In my 1st quarter newsletter main article, I made a reference to reactionary cost-cutting and how it can hurt your business more than help it. And in this blog post, I wanted to explore that statement a little further. When I talk about cost-cutting, I tend to lump it into two categories: researched vs. reactionary. To me, researched cost-cutting is where you have evaluated your systems and processes, or your marketing or some other part of your business, and based on that evaluation, you have figured out that certain things that cost you money are either not necessary and can be cut or they don’t have enough of a positive ROI to be worth continuing. It could be that you are tracking your leads and bookings and figure out that a certain marketing vehicle is not working, or you are reviewing your systems and processes and notice that something isn’t necessary or important to your ideal client. These are situations where you have evaluated and figured out that the cost-cutting will save your business money without hurting future income potential.

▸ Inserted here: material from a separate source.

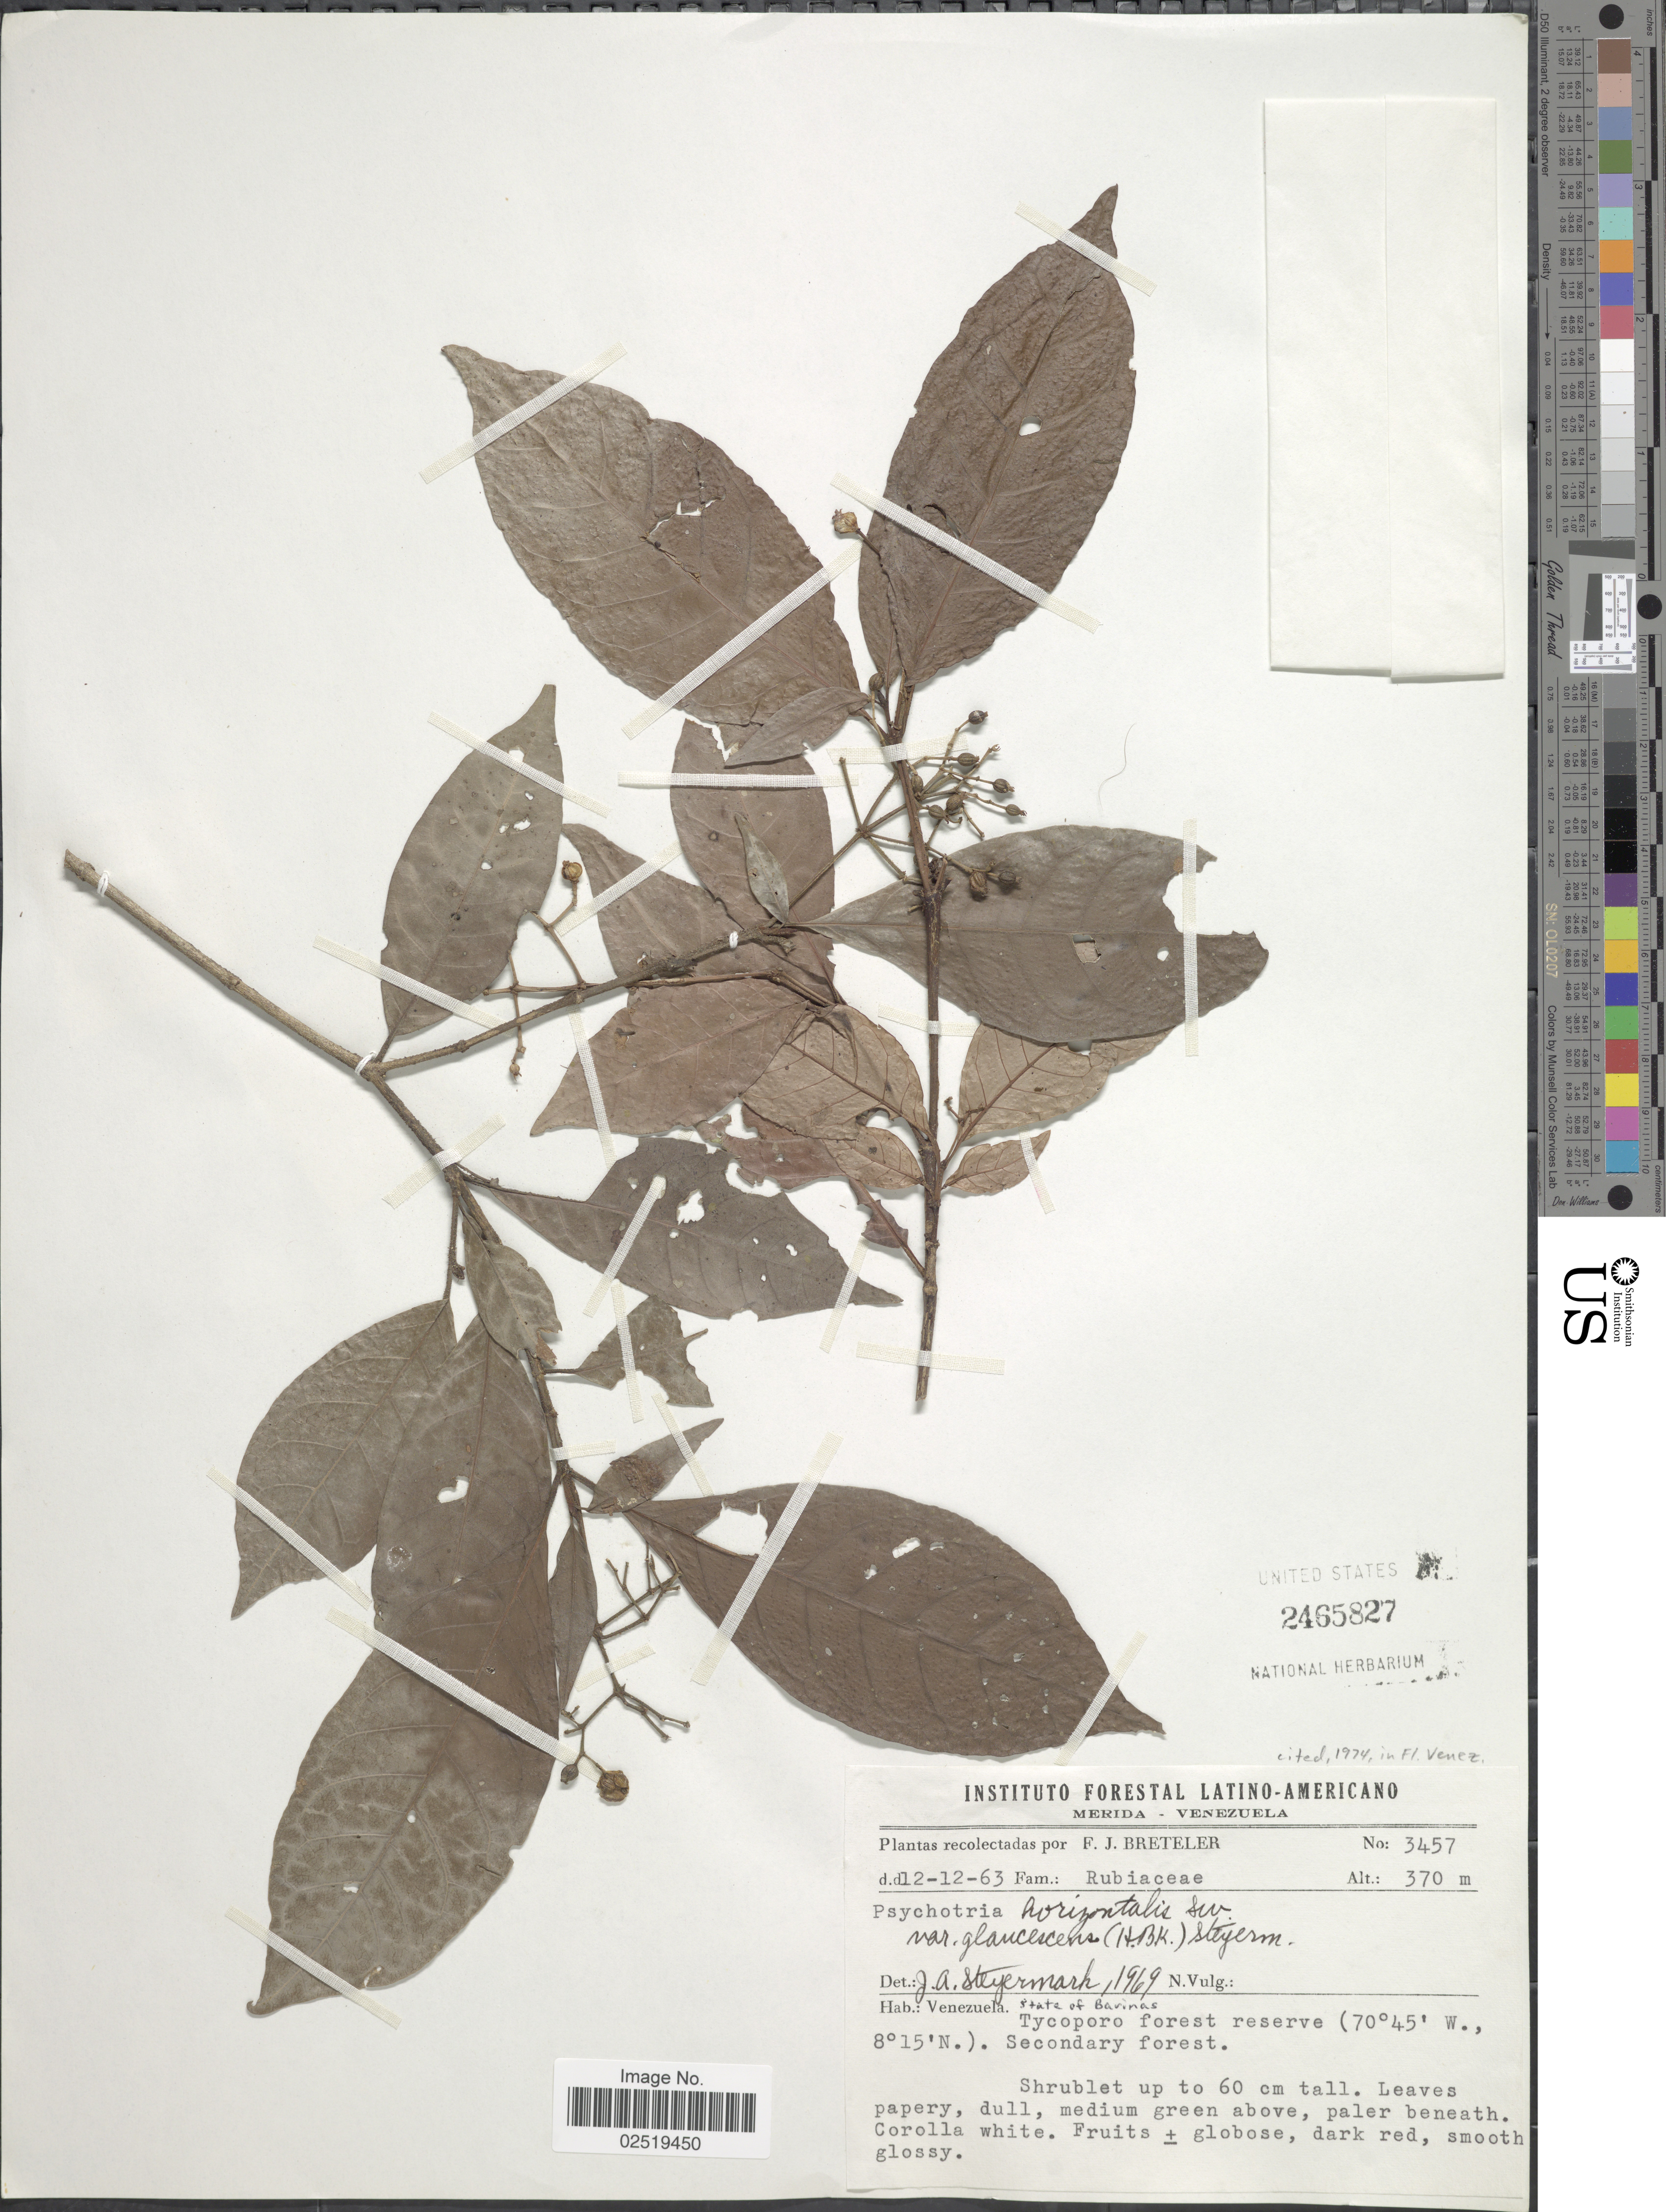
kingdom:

On the other hand, reactionary cost-cutting is when you cut costs on things you shouldn’t, and because you feel you need to save money now or in the very near future. I have seen way too often where a business owner realizes they are falling short in near-term bookings and reacts almost immediately by going into cost-cutting mode. And don’t get me wrong, it is a natural business response, but it is one that usually is not the best decision. Let’s look at a simple example – Disco Donnie the DJ just had two cancellations and was already lower than normal on bookings for the next few months, so he reacts, and to save money he tells his setup assistant that he is not going to need him for the next few months. The problem is that Disco Donnie has a lot going on in his life and a few of his upcoming booked jobs will be tight on setup time (even if he had help from an assistant). In this example, Disco Donnie will get through the few slower months and will have saved a little bit of money, but it is also possible that he may receive a few not-so-great reviews and will lose some referral business due to not being able to be set up in time and therefore not delivering on everything he promised his clients.
Don’t get me wrong, there are times when you should cut costs, and there are times when you have to cut costs, but the goal is that in the long run, the cost-cutting you do helps your business, not hurts it.